#### What is needed:
In the passage about Millville Cemetery below, translate this sentence into Spanish: "The cemetery is built on a small hill in an otherwise flat area."

#### Passage for review:
-- -- --

Historic cemetery in New York, United States

Millville Cemetery is located on East Shelby Road (Orleans County Route 18) in Millville, New York, United States. It was established in 1871 as a rural cemetery, expanding on an early burial ground.

The cemetery is built on a small hill in an otherwise flat area. The landscape was manipulated to create a system of perimeter roads and plantings, characteristics that show an advanced understanding of the rural cemetery aesthetic by its unknown designer(s). Its focal point, near the top of the hill, is a small wooden chapel with a memorial vault in the basement.

Its monuments and funerary art, in a variety of styles, reflect the prosperity of Millville in the late 19th century. In 2007 it was listed on the National Register of Historic Places,
the second cemetery in the county with that distinction after Mount Albion Cemetery outside Albion.

-- -- --

#### Given entries:
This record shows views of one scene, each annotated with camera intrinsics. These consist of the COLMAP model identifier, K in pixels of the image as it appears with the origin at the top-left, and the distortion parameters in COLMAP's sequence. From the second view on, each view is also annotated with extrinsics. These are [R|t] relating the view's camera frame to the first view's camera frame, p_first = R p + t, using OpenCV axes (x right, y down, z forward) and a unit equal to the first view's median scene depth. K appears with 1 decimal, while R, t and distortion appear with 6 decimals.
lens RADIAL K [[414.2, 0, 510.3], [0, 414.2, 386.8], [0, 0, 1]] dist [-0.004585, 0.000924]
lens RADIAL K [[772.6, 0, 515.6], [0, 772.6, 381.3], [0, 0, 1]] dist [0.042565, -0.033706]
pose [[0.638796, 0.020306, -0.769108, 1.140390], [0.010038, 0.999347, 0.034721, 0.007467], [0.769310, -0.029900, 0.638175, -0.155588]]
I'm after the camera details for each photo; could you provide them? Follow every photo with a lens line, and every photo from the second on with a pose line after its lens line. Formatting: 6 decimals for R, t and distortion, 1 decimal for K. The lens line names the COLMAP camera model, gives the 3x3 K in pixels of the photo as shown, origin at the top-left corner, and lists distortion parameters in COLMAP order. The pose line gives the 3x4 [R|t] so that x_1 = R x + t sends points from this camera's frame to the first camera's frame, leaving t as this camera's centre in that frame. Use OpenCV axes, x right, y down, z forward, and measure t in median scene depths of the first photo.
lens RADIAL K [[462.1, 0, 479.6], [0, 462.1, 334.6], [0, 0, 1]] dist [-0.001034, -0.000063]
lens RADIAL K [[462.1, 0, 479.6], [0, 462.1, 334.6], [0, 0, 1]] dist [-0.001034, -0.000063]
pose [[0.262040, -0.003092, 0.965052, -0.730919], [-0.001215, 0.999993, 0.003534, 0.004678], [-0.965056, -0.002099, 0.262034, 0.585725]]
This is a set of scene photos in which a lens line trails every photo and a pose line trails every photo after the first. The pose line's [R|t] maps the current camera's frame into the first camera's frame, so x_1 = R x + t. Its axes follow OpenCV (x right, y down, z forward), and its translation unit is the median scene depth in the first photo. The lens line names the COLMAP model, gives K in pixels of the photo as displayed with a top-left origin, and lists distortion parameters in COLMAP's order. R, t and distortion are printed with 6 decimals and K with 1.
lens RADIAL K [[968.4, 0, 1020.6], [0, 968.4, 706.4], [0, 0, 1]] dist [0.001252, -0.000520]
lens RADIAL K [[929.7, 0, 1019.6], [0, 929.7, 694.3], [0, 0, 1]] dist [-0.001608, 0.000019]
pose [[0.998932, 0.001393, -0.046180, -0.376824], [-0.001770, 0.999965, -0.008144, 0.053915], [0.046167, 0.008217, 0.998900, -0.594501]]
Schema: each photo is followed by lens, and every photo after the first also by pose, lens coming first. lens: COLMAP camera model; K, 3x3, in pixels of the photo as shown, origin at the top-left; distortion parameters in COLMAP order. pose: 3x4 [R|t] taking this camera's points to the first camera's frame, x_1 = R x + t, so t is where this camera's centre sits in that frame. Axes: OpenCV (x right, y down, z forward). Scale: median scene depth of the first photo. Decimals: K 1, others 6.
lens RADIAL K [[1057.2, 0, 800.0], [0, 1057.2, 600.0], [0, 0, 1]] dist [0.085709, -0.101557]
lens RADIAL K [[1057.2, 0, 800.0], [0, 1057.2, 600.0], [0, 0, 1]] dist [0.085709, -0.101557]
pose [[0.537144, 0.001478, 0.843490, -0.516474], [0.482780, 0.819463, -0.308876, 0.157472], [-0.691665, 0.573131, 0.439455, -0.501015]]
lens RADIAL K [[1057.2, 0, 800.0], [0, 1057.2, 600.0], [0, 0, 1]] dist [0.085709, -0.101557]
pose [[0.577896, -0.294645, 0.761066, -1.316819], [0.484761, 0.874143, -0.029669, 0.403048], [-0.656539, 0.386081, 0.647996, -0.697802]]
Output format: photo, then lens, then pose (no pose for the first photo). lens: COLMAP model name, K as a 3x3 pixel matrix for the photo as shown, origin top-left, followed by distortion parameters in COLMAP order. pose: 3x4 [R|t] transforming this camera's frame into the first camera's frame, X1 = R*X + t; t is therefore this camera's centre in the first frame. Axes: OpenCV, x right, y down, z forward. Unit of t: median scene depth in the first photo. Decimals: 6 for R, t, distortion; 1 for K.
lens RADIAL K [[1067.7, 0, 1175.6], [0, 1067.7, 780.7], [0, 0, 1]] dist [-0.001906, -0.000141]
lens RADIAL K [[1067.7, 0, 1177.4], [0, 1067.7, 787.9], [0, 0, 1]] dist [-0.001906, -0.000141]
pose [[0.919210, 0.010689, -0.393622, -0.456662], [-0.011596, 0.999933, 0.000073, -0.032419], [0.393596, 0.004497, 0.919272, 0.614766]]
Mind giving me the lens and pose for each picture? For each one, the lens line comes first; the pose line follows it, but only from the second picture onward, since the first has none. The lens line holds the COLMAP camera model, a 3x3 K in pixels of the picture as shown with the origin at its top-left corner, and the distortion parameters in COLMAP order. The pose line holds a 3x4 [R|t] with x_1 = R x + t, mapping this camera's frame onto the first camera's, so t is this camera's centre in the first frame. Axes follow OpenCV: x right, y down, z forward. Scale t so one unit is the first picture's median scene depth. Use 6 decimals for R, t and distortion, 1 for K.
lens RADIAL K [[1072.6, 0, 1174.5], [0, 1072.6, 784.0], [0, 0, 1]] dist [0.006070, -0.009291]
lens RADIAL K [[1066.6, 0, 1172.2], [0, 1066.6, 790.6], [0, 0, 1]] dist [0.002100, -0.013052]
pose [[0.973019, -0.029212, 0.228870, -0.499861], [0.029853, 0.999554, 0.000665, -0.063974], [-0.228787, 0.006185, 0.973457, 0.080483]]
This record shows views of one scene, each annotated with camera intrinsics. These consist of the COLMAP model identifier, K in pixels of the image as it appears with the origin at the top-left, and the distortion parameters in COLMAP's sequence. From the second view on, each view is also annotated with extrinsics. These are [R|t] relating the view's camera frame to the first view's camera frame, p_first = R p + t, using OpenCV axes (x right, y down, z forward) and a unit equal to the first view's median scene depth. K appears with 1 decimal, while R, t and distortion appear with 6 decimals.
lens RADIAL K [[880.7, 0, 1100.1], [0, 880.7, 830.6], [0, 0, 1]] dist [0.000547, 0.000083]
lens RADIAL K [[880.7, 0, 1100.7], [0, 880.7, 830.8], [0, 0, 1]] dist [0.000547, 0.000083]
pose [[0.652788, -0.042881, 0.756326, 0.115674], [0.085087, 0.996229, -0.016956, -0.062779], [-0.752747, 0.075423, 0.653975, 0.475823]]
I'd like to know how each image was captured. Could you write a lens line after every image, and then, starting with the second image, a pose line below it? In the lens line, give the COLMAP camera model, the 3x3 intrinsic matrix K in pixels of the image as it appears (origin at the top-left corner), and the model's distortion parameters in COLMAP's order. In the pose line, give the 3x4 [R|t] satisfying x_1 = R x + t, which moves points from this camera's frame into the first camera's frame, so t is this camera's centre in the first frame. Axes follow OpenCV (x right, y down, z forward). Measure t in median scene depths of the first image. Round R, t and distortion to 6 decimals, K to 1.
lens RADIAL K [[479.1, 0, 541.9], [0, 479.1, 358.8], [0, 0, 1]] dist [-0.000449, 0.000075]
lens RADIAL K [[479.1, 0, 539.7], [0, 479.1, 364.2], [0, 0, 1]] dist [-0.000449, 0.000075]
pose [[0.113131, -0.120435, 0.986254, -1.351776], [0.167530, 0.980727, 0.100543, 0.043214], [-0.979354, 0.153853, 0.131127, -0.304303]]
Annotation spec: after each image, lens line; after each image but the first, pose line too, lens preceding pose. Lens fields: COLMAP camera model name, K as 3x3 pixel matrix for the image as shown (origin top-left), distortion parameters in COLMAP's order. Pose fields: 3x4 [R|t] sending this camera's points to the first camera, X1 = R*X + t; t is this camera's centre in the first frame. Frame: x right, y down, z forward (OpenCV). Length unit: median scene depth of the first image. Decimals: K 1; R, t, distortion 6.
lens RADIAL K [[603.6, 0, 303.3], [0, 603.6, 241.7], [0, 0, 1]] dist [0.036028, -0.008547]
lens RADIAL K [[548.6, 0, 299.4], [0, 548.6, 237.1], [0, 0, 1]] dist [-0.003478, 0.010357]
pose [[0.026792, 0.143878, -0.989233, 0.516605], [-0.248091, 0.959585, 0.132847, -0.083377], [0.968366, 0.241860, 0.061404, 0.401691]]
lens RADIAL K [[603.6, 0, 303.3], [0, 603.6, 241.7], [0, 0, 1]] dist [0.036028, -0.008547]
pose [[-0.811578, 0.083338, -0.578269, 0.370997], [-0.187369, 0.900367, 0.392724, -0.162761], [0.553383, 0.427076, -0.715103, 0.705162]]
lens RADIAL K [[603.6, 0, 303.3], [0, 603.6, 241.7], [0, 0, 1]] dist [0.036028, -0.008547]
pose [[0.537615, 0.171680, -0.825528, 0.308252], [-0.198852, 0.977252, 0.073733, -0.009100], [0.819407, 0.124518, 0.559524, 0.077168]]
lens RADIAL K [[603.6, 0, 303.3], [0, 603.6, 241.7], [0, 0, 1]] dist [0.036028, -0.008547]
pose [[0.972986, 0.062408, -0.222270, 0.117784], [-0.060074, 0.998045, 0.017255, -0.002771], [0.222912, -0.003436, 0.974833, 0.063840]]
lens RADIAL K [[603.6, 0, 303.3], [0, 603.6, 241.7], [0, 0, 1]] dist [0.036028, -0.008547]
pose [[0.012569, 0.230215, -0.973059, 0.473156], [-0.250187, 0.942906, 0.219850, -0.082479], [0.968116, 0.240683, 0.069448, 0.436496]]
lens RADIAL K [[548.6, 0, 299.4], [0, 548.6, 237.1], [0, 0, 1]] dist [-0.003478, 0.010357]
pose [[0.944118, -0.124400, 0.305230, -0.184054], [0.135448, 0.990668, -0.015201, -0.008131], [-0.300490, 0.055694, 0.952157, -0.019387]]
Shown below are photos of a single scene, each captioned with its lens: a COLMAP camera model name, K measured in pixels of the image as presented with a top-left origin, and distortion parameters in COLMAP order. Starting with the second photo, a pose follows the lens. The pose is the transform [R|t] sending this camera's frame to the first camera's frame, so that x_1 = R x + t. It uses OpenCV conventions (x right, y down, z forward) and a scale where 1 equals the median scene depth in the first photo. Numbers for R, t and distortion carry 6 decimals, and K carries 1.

-- -- --

#### Written solution:
El cementerio está construido sobre una pequeña colina en una zona por lo demás llana.